Saya sedih. Muak. Marah. Jijik. Semua campur aduk jadi satu. Saya lihat teman-teman saya. Mereka mendengarkan seolah itu biasa saja. Saya gelisah. Rasanya tidak sudi mendengar lebih jauh.

Jadi saya angkat kaki saya. Keluar dari ruangan itu. Sehabis selesai, ada seorang kawan yang bertanya,

“Tadi kenapa keluar?”

“Makan. Nggak kuat nahan lapar,” tentu saja saya bohong. Saya pilih tidak ingin ribut. Saya ingin hubungan saya dengan teman-teman tetap biasa saja. Sebuah pilihan yang saya sesali kemudian.

***

Sebelum wafat Sri Sultan Hamengku Buwono IX memberi pesan kepada penerusnya, Sri Sultan Hamengku Buwono X. Pesan itu menyatakan agar harus lebih berani mengatakan apa yang benar sebagai benar, dan apa yang salah sebagai salah.

Sri Sultan menjelaskan bahwa selama ia melalui dua presiden, Soekarno dan Soeharto, ia memilih diam. Karena selama itu ia meyakini bahwa diam adalah tindakan yang benar. Jadi saat banyak hal yang berbeda soal kebenaran terhadap dua presiden itu, beliau memilih diam. Dan akibatnya hingga saat ini rakyat Indonesia masih miskin dan bodoh.
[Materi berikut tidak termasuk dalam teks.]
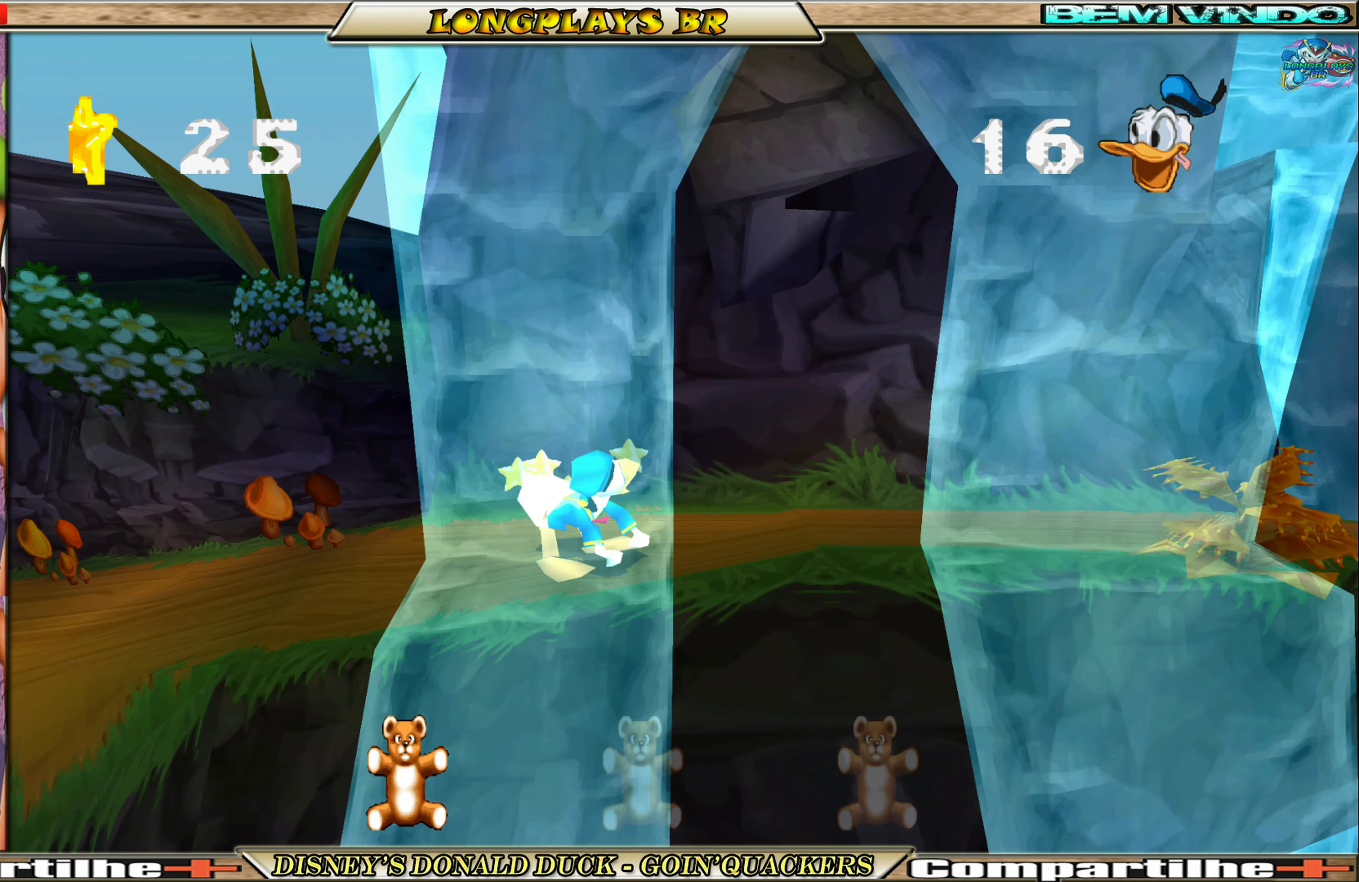
{"buttons": ["DPAD_RIGHT"], "left_stick": "center", "events": []}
Beliau menyesali sikap diamnya itu.

***

Semakin lama saya merasa kebutuhan saya untuk mengunggah komik Koel semakin besar. Bukan cuma karena apresiasi pembaca yang membuat semangat saya tetap terjaga, namun juga kontrol yang mereka berikan.

Saya menghargai pembaca yang menyatakan suka. Dari situ saya tahu saya berhasil membuat karya yang menarik. Saya juga menghargai pembaca yang menyatakan tidak suka. Dari situ saya tahu saya gagal membuat karya yang menarik.

Saya sangat menghargai pembaca yang mau menegur saya jika saya melewati batas. Baik itu batasan “canggih”nya lelucon antara bisa dimengerti dan tidak bisa dimengerti, juga batasan moral dan etika yang saya lakukan pada karya saya. Batas-batas yang bagi saya sangat absurd itu diperjelas oleh masukan pembaca.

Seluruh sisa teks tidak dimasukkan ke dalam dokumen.